Factoring Integers

Posted at

(Warning: Extreme nerdiness follows. You are not expected to understand this if you are a family member whose last name is not "Sambol". Feel free to move along.)

So instead of doing anything useful, I spent all of my free time today designing and implementing and measuring and optimizing and refining an algorithm for determining the prime factors of an integer. Here's the final result (written in Ruby):

def factor(n)
    def primes_up_to (n)
        r = (2..n).to_a
        primes = []
        while r.first**2 < n
            primes.push(r.first)
            r.reject! { |i| i % primes.last == 0 }
        end
        primes + r
    end
    factors = {}
    for p in primes_up_to((n**0.5).ceil)
        while n % p == 0
            factors[p] ? factors[p] += 1 : factors[p] = 1
            n /= p
        end
    end
    factors[n] = 1 if n != 1
    factors
end

I got the urge to do this after incidentally running across a largish number in the middle of a random sysadmin task, and idly wondering whether or not it was a power of 2. The actual factorization algorithm was fairly easy to come up with and not all that interesting: just test whether every eligible prime number divides the integer evenly and, if so, count how many times it does so. The interesting part is generating the list of prime numbers (which is the job of the "primes_up_to" subroutine).

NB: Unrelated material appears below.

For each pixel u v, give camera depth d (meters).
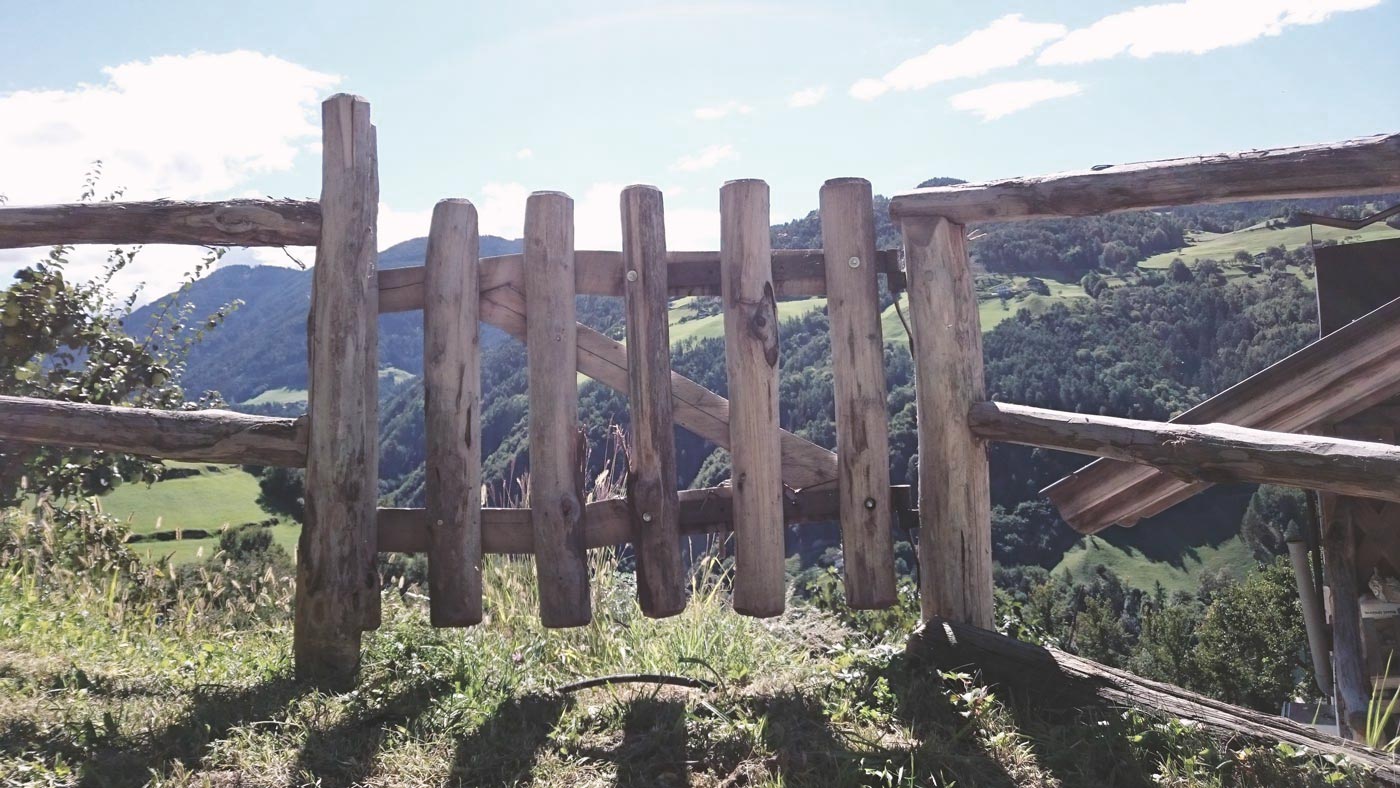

I vaguely remembered that some ancient Greek guy had come up with a simple method for finding all prime numbers smaller than a given number, and I preferred to look this up rather than reinvent that particular wheel. Some googling revealed that the "sieve of Eratosthenes" was what I had in mind. It goes a little like this: start with the list of all the integers from 2 to whatever; note that the first member of this list is prime and remove it and all its multiples from the list; keep repeating that last step until the list is empty. The code for doing exactly that is actually a bit different from the function mentioned above:

def primes_up_to (n)
    r = (2..n).to_a
    primes = []
    while not r.empty?
        primes.push(r.first)
        r.reject! { |i| i % primes.last == 0 }
    end
    primes
end

The final version differs from this one primarily in the test for terminating the iteration. By tracing out the way that the list changed during each iteration of the sieve, I discovered that this initial implementation did quite a bit of unnecessary filtering. After a certain point relatively early on, there is nothing but prime numbers left in the list, so there's no point in wasting energy trying to weed out their multiples. A serendipitous consultation of my senior-level algorithms textbook unearthed the (unproved) assertion that, "Trial division by all integers up to B is guaranteed to factor completely any number up to B2." After ruminating on why this must be a true theorem [1], it quickly became obvious that a corollary is that an array of the integers from 2 to B2 will contain only primes if you eliminate multiples of the primes from 2 to B [2]. This meant that I could terminate the while loop in primes_up_to as soon as the first member in the list is larger than the square root of the largest integer in the list. At that point, all the numbers left in the list can be dumped into the list of primes that's been built up; no further testing needed.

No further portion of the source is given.